September 24, 2012

Mr. John Locke

Like many of the rhetoricians we've covered in this course already, Locke looked at a specific subject (his subject being words) and tried to explain its importance in the world of rhetoric. In my opinion, I find Locke's views of words to be almost too simple because he tries to break down the usage of them into two categories, when using words is often times much more complex than that. The two categories that he explains for using words are to record our own thoughts and to communicate our thoughts to others. When you take a look at history, when different presidents have given speeches, the words they choose to influence people and to motivate them are very powerful, and Locke seems to think that words don't have much meaning.


KatieLatchford said...

I don't think he really meant to put them in JUST two categories, these are the two categories that his meaning of words stem from. Throughout the rest of his essay, he comes up with all of the different complexities of words that I found to actually be a bit mind-bending. He thinks words have different functions for their meanings and can be placed in different categories for material things and abstract ideas, and goes through the functions and understanding of words in language, which is imperfect.

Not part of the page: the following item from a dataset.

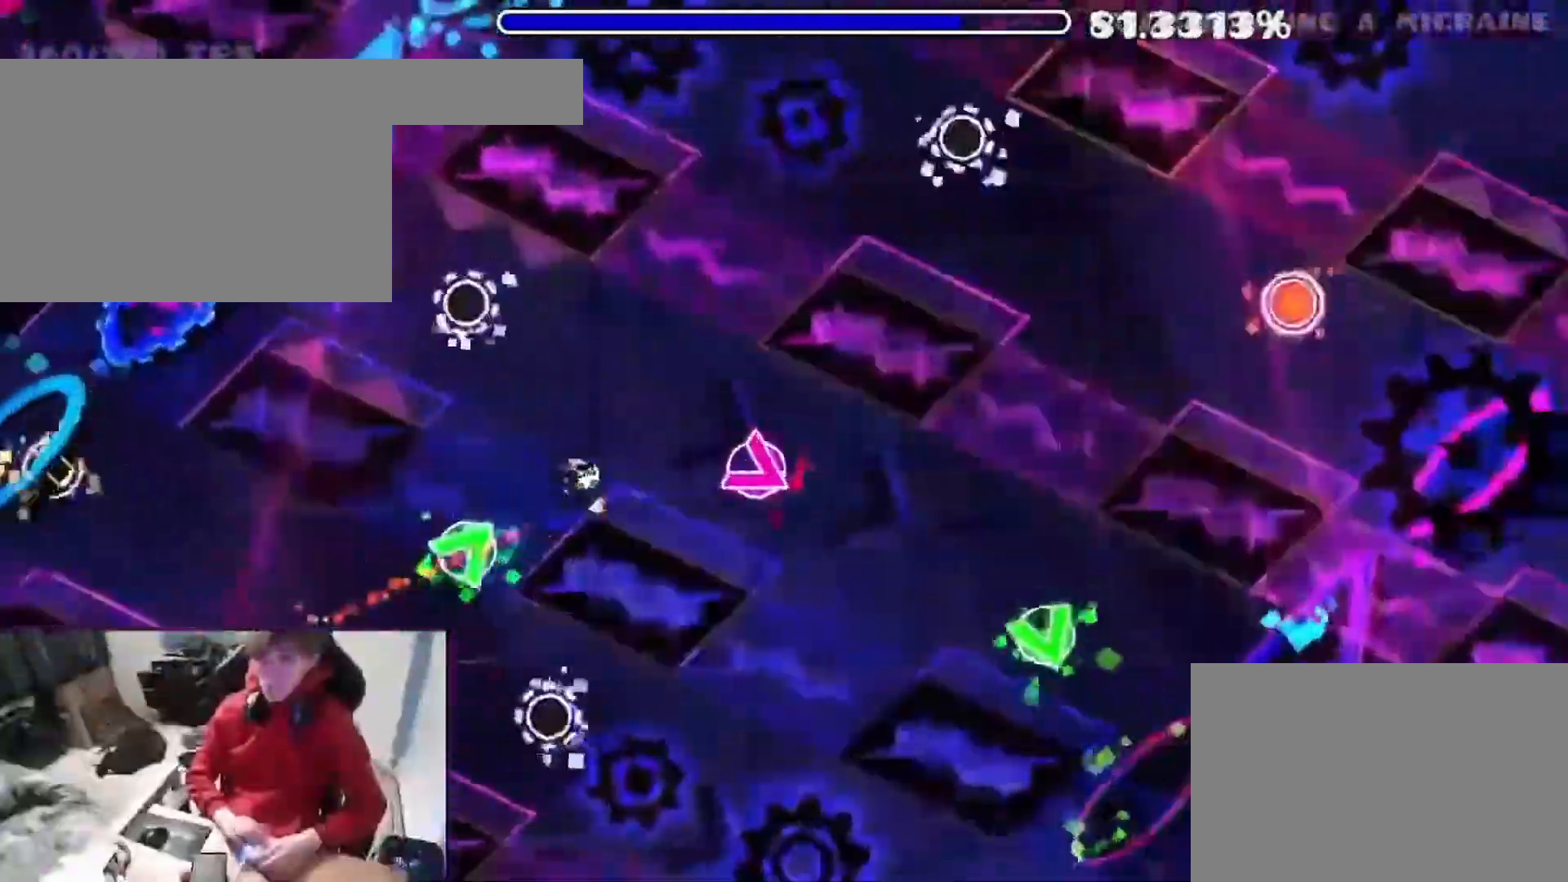
{"keys": [], "events": [[100, "space", "down"], [333, "space", "up"]]}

I do agree that it can narrow down to two simple topics, but in the grand scheme of things, his philosophy and use of words and rhetoric expands far beyond that.

Huong Le said...

I don't mind things being simple! But really, I agree with you that sometimes things are not that easy. Even though Locke wants to break the usage of words down to just a few categories, the point he is trying to convey is not a simple one and it is quite important to the study of rhetoric. I think Locke does think words are important. They are the basis of his search for truth, after all. He is just attempting to explain them in a simple way, but that doesn't mean that he thinks they are useless.